His meteoric rise began in 1996, when Yeltsin invited him to become a member of the Yelstin inner circle known as his "family." In 1998, Yeltsin named Putin head of the new Russian domestic intelligence agency, the FSB. Putin was named by Yeltsin first as prime minister, and then, dramatically, on New Year's Eve 1999, as the new acting president.

Chechnya is the issue which elevated Putin to public popularity, in the hard line he took on the breakaway republic and its formidable independence fighters from the first. It took him beyond the status of Yeltsin's protege to being his own master.

It also remains his weakness. He has won success, as Bush pursues the war on terror, by portraying Russia's war in the rebellious province in the same light.

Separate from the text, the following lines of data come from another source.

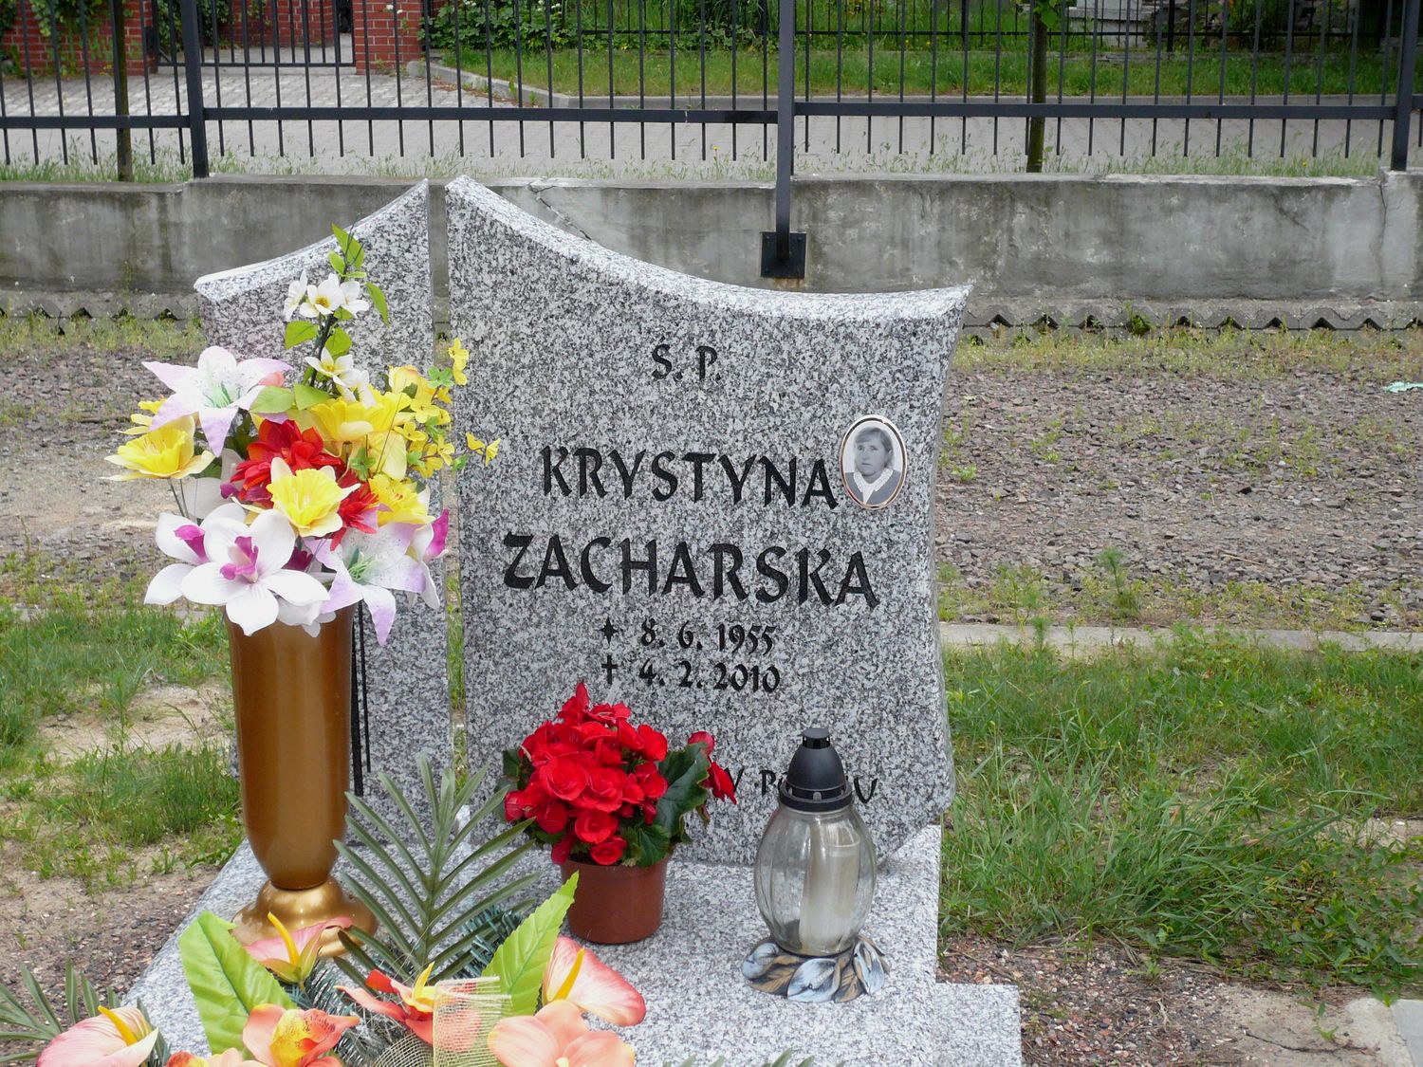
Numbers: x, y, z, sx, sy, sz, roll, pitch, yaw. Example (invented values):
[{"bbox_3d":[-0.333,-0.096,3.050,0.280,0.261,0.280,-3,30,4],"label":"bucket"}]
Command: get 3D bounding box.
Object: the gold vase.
[{"bbox_3d":[-0.449,0.250,2.391,0.163,0.385,0.163,2,17,6],"label":"gold vase"}]

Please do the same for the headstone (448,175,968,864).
[{"bbox_3d":[-0.001,-0.003,2.533,0.577,0.787,0.085,3,17,10],"label":"headstone"}]

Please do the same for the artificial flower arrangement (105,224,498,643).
[{"bbox_3d":[-0.424,-0.115,2.259,0.417,0.401,0.300,2,17,6],"label":"artificial flower arrangement"}]

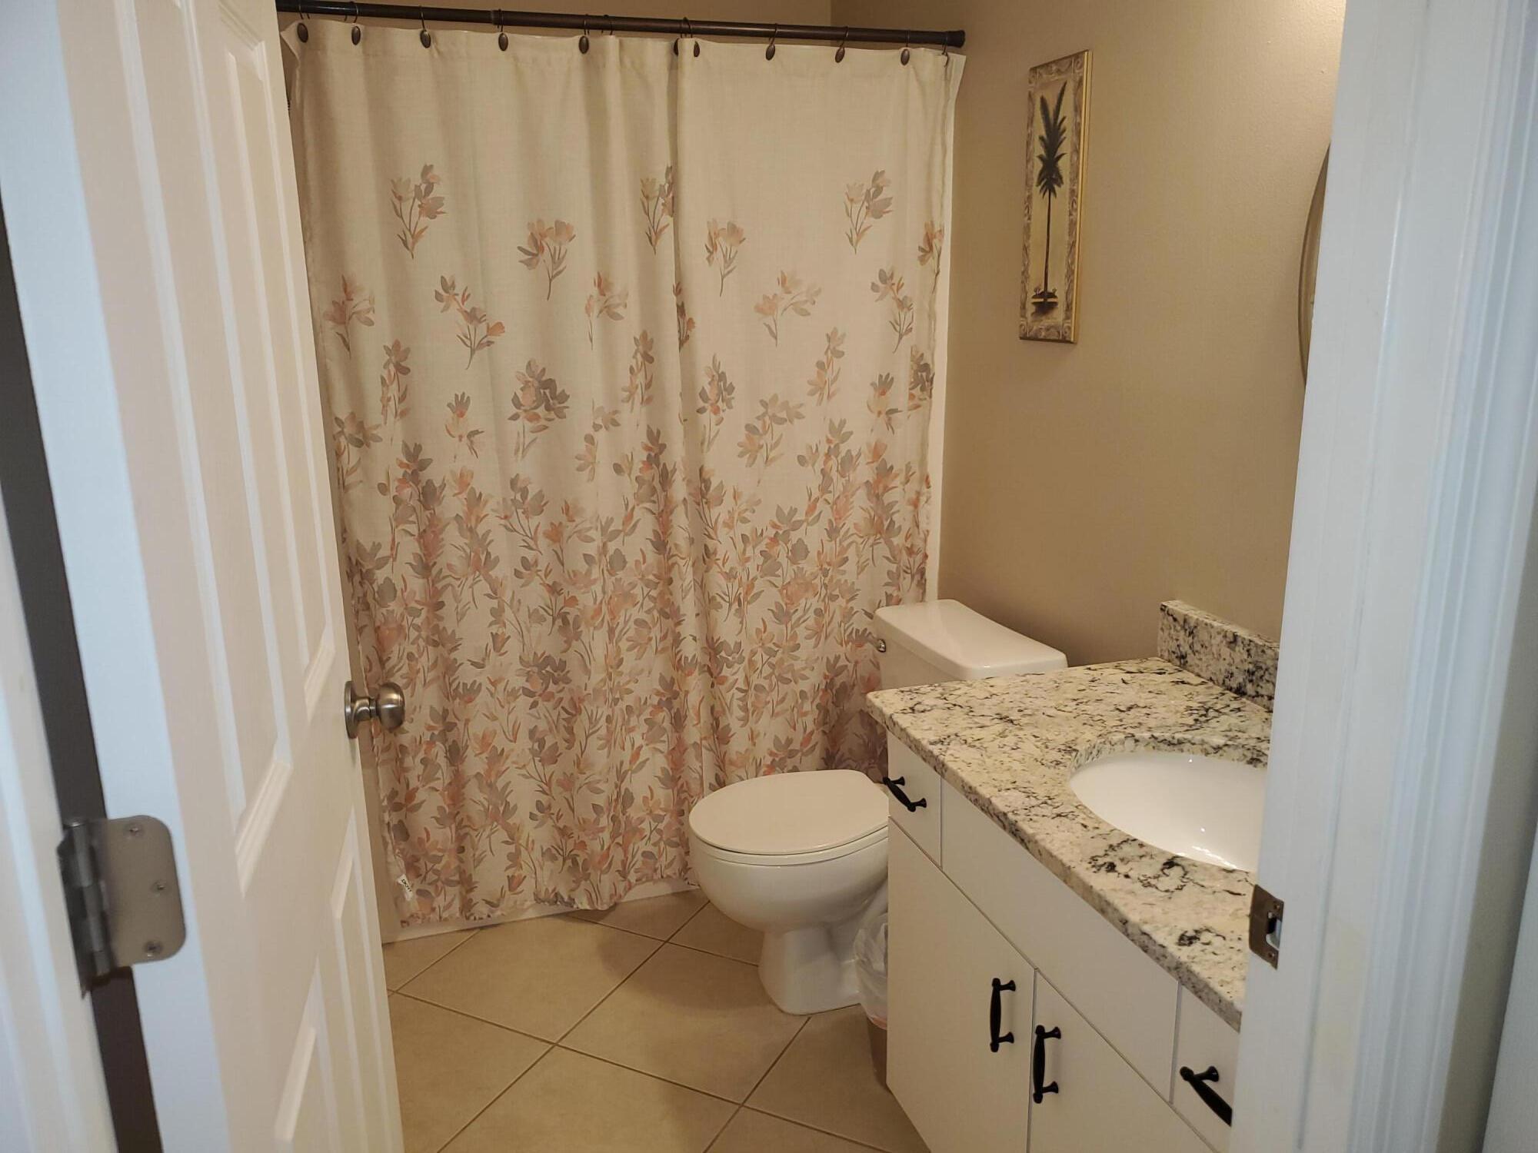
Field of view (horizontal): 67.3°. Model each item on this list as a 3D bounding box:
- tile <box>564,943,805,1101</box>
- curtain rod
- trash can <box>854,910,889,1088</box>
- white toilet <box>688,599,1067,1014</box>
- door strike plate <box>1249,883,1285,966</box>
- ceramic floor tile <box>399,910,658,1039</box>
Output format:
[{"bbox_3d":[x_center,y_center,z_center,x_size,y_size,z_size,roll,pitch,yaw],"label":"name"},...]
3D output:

But Chechen rebels and terrorists - whose ranks include the former Chechen president who won a popular election there - have a far greater claim to legitimacy than the likes of Osama bin Laden. Nor do they show any signs of giving up the struggle. In the Commons this week, one backbench MP after another urged Tony Blair to make clear that the Russian army's "seriously brutal" actions in the breakaway republic were unacceptable. They have been singing the same song ever since Putin's first visit to this country soon after he assumed the presidency.

Labour's Calum MacDonald MP (Western Isles) said Blair should persuade president Putin to deal with Chechnya. Thousands of civilians and Russian soldiers have died there since Russian troops re-entered the province in September 1999, the act by then prime minister Putin that lifted him above the rapid succession of Yeltsin appointees who had occupied his job.

Independent observers have repeatedly accused the Russian army of terrible human rights abuses against the Chechen people, including torture and execution, MacDonald said. "There is a widespread sense that we are letting the Russian government off rather lightly." Blair responded: "I always raise the issue of Chechnya with president Putin but I do so in a way that also recognises this point - that as a result of terrorism coming out from extremists based in Chechnya the Russian people have also suffered a very great deal.

"It's worth just pointing out that when we finally won the conflict in Iraq some of those people that were still offering resistance were in fact from Chechnya - extremists who were based there."

The exact nature of his relationship with George Bush remains one of the lasting mysteries of Putin's presidency. The White House spin machine hailed Bush's building of a personal bond with Putin that went beyond the usual diplomatic niceties. But the true common ground between Bush, a child of privilege who styles himself as an American ingenue, and the Machiavellian Putin, who climbed the ranks of the KGB and continued his rise to power in post-Soviet Russia, is much less than clear. The Kremlin, it often appears, pays little more than lip service to the "George and Vlad" show at their joint press conferences, from Crawford, Texas to St Petersburg.

It's obviously doubtful whether a politician such as Putin will see advantage in such a relationship with our own First Minister, so a "Jack and Vlad", show seems unlikely. But it might do McConnell good to be in the presence of such a master controller.